Teks Bacaan -
━━━━

Sebelum mulai ke tajuk utamanya, mari kilas balik dalam rentang waktu dua tahun ke belakang.
Bagi The Jansen, rentang waktu tersebut bisa dibilang sebagai sebuah perwujudan mimpi masa semaja yang manis.
Pasca rilisnya album penuh ketiga Banal Semakin Binal di bulan April 2022, ragam momen mereka lalui sebagai sebuah unit musik.
Lagu-lagu yang jauh berkelana ke telinga-telinga pendengarnya, titik-titik panggung yang tidak terhitung, hingga rangkaian tur lintas kota lintas provinsi lintas negara menjadi highlightnya. Tak selalu manis, karena dinamika kehidupan pun dilewati.
Sekarang, mari ke masa mendatang.
Dua tahun berselang, duo Cinta Rama ‘Tata’ Bani Satria dan Adji Pamungkas siap untuk melanjutkan kisahnya, melepaskan atribut Banal Semakin Binal, dan memulai penggarapan rekaman album penuh keempat, Durja Bersahaja.

━━━━

Daftar Data -

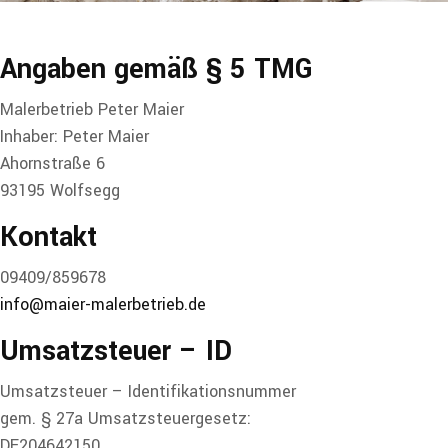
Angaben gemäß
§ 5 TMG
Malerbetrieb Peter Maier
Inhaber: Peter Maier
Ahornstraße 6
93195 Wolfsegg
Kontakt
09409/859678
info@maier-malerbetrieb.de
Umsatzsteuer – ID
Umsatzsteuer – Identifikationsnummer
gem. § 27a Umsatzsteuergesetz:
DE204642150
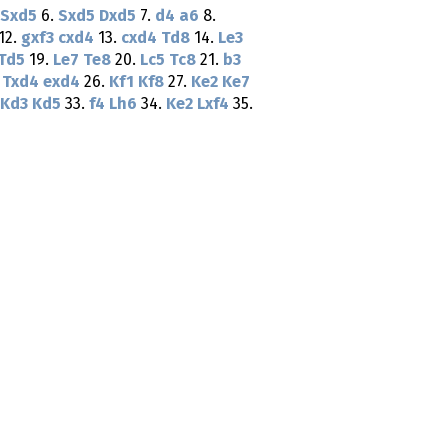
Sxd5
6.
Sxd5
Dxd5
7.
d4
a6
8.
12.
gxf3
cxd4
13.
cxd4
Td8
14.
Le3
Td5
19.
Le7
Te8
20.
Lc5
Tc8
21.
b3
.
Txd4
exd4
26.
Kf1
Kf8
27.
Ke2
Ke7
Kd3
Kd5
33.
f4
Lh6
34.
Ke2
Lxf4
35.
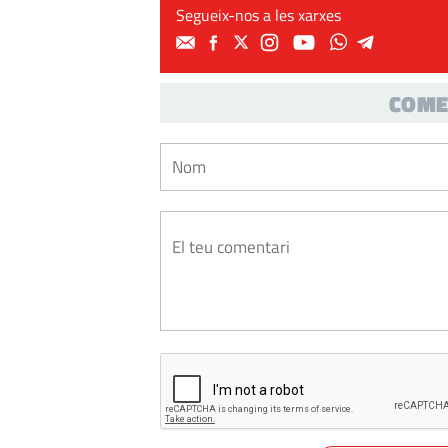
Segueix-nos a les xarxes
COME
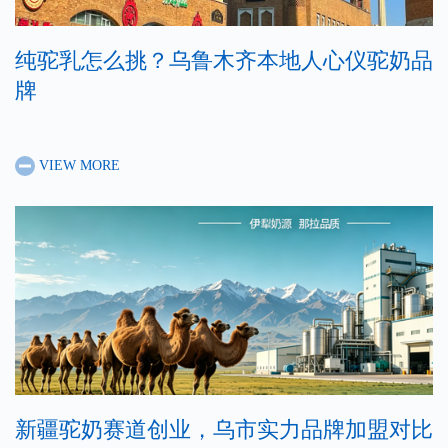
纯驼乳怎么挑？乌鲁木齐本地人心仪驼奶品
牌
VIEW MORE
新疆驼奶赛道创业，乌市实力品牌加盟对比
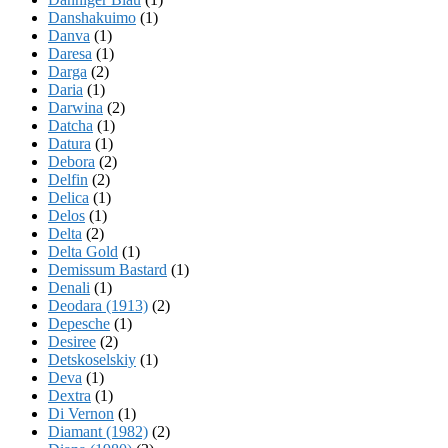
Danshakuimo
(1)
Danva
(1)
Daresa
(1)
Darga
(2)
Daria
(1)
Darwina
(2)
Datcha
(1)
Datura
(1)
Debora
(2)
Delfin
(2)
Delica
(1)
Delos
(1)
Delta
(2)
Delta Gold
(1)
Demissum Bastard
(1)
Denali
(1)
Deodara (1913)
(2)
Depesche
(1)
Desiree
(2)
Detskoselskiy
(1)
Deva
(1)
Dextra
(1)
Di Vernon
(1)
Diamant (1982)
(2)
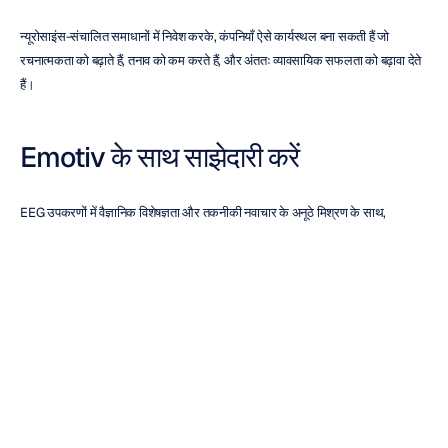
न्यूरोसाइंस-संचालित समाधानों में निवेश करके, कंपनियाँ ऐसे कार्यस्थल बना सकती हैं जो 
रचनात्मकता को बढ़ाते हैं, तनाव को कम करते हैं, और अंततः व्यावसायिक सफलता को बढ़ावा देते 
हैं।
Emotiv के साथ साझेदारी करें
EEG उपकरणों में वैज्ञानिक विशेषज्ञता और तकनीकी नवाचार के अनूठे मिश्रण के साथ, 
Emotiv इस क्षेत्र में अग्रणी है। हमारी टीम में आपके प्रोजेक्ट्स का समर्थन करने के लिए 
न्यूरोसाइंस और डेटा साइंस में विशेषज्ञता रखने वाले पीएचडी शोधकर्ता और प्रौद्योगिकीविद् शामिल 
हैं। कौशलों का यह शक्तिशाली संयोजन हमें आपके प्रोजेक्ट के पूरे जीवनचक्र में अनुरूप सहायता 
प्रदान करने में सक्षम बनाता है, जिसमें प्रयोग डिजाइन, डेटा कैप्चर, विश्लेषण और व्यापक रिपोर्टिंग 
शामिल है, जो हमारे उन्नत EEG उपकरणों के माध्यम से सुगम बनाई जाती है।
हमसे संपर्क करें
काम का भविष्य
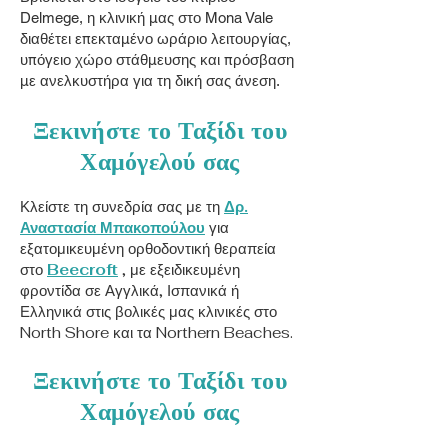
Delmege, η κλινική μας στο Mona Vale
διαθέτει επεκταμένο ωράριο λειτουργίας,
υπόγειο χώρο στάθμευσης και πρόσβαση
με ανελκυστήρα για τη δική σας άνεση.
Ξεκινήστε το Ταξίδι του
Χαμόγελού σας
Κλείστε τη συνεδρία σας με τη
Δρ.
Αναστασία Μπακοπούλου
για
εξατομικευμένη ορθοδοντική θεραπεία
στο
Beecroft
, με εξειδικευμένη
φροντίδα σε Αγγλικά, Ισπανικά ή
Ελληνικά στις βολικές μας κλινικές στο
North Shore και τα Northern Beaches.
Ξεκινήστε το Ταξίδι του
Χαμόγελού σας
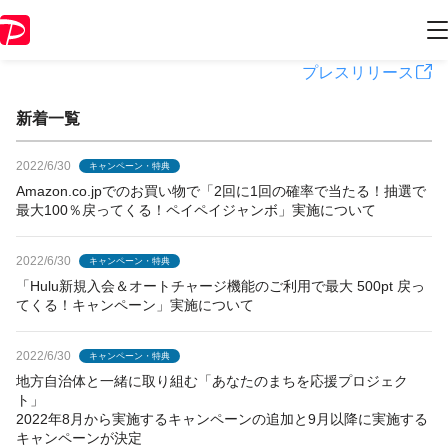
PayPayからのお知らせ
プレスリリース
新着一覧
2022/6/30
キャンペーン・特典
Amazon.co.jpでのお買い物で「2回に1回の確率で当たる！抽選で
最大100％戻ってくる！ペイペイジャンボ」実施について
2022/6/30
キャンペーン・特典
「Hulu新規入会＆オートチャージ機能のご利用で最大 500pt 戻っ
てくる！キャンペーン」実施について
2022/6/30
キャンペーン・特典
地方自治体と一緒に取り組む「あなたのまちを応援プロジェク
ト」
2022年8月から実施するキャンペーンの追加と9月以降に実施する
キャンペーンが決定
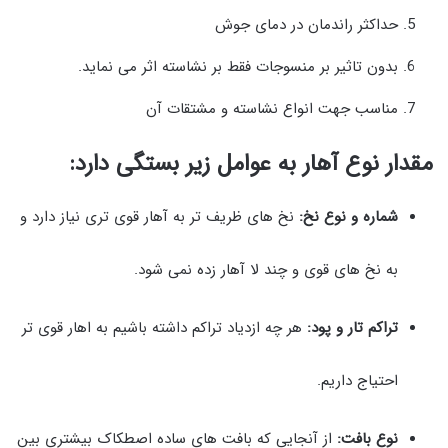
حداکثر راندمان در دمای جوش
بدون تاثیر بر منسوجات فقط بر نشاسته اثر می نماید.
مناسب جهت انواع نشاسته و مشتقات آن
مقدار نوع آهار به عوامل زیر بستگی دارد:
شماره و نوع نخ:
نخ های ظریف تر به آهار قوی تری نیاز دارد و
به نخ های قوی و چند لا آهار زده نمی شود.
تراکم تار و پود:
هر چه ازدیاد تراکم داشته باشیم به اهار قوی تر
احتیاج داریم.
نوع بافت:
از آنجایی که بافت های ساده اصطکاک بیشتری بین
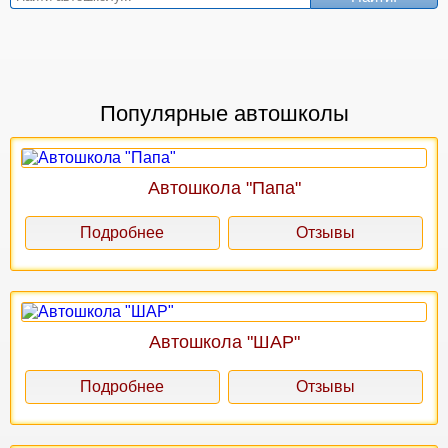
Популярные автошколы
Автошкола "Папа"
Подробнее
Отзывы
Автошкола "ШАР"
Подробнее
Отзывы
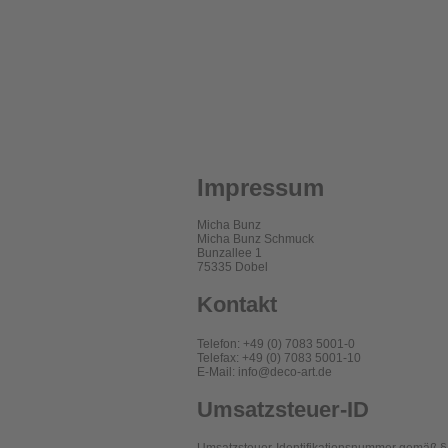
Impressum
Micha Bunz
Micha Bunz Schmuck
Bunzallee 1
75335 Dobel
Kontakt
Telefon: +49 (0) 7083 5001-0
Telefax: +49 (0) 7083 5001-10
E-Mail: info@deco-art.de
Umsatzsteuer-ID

━━━━

Tugas Anda 1 - Salin kembali seluruh teks bacaan tentang The Jansen tanpa mengubah apa pun.
Tugas Anda 2 - Ubah bagian daftar yang dimulai dari baris pertama daftar dan berakhir pada baris yang memuat "DE204642150", termasuk kedua ujungnya: ganti "Kontakt" dengan "Telefon" dan biarkan selebihnya tetap. Tuliskan hanya baris-baris tersebut tanpa menyertakan gambar.

Jawaban Tugas 1 -
Sebelum mulai ke tajuk utamanya, mari kilas balik dalam rentang waktu dua tahun ke belakang.
Bagi The Jansen, rentang waktu tersebut bisa dibilang sebagai sebuah perwujudan mimpi masa semaja yang manis.
Pasca rilisnya album penuh ketiga Banal Semakin Binal di bulan April 2022, ragam momen mereka lalui sebagai sebuah unit musik.
Lagu-lagu yang jauh berkelana ke telinga-telinga pendengarnya, titik-titik panggung yang tidak terhitung, hingga rangkaian tur lintas kota lintas provinsi lintas negara menjadi highlightnya. Tak selalu manis, karena dinamika kehidupan pun dilewati.
Sekarang, mari ke masa mendatang.
Dua tahun berselang, duo Cinta Rama ‘Tata’ Bani Satria dan Adji Pamungkas siap untuk melanjutkan kisahnya, melepaskan atribut Banal Semakin Binal, dan memulai penggarapan rekaman album penuh keempat, Durja Bersahaja.

Jawaban Tugas 2 -
Angaben gemäß
§ 5 TMG
Malerbetrieb Peter Maier
Inhaber: Peter Maier
Ahornstraße 6
93195 Wolfsegg
Telefon
09409/859678
info@maier-malerbetrieb.de
Umsatzsteuer – ID
Umsatzsteuer – Identifikationsnummer
gem. § 27a Umsatzsteuergesetz:
DE204642150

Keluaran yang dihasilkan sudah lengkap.